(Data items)

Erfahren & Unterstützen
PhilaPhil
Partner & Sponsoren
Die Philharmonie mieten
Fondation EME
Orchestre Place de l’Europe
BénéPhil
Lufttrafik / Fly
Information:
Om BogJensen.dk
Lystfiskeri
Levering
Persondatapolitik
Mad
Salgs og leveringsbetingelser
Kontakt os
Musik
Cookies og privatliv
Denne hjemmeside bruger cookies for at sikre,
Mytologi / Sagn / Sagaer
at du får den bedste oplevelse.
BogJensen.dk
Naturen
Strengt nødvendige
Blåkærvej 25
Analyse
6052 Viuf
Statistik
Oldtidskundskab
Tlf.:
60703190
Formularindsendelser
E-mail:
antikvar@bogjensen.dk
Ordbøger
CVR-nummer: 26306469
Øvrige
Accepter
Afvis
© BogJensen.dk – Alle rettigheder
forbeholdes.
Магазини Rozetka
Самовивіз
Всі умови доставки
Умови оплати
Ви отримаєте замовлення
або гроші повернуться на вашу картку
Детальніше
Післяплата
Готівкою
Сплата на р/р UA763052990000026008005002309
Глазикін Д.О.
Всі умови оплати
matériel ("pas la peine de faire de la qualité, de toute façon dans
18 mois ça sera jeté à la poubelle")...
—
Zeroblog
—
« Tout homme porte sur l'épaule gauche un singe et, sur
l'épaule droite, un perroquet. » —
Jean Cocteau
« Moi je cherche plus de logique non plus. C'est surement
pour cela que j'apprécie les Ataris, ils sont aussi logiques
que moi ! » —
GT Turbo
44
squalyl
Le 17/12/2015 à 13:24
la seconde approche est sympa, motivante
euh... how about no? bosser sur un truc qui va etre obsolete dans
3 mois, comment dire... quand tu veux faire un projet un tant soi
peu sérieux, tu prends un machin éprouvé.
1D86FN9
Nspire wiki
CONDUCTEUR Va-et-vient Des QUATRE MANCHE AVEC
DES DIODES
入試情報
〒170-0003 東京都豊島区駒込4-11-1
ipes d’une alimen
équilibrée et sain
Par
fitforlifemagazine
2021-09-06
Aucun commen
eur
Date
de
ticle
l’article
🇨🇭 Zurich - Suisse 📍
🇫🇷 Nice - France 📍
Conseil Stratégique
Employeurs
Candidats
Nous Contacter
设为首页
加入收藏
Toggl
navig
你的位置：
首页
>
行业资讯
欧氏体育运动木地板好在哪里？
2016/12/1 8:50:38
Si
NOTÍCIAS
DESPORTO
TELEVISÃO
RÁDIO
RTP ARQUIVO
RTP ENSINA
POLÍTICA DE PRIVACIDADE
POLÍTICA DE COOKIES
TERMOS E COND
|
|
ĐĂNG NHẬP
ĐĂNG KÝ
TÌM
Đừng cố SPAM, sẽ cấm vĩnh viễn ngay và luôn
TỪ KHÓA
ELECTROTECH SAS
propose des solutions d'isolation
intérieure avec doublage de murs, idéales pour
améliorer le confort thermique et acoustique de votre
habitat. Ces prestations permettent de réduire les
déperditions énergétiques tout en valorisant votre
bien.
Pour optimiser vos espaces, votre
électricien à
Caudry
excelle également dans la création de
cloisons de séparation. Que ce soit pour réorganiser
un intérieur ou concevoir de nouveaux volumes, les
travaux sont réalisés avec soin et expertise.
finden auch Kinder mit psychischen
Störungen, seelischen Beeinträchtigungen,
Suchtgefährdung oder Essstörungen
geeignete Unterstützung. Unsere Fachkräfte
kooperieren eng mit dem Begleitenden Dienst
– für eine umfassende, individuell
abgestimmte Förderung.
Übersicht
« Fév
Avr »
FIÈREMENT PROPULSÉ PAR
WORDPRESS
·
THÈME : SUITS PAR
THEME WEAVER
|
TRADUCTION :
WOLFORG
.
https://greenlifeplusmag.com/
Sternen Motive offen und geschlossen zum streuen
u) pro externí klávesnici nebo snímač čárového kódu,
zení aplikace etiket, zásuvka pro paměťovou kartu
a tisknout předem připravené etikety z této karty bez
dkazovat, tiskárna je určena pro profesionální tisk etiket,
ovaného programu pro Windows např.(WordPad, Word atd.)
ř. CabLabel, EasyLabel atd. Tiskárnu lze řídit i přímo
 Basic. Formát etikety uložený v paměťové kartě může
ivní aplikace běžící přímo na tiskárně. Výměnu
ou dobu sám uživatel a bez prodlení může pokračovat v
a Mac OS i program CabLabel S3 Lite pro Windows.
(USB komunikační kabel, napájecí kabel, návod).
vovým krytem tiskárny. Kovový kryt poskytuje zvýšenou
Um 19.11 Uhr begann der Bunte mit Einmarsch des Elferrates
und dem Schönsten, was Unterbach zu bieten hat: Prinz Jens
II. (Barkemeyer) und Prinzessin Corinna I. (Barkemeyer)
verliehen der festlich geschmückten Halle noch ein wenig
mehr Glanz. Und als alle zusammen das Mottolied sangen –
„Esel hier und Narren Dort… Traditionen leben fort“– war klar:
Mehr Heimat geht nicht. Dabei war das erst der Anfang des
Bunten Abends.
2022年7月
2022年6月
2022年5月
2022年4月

> [TO DO]: Copy all the lines from the data above that hold the word "CabLabel".

> [WRITTEN REPLY]:
ř. CabLabel, EasyLabel atd. Tiskárnu lze řídit i přímo
a Mac OS i program CabLabel S3 Lite pro Windows.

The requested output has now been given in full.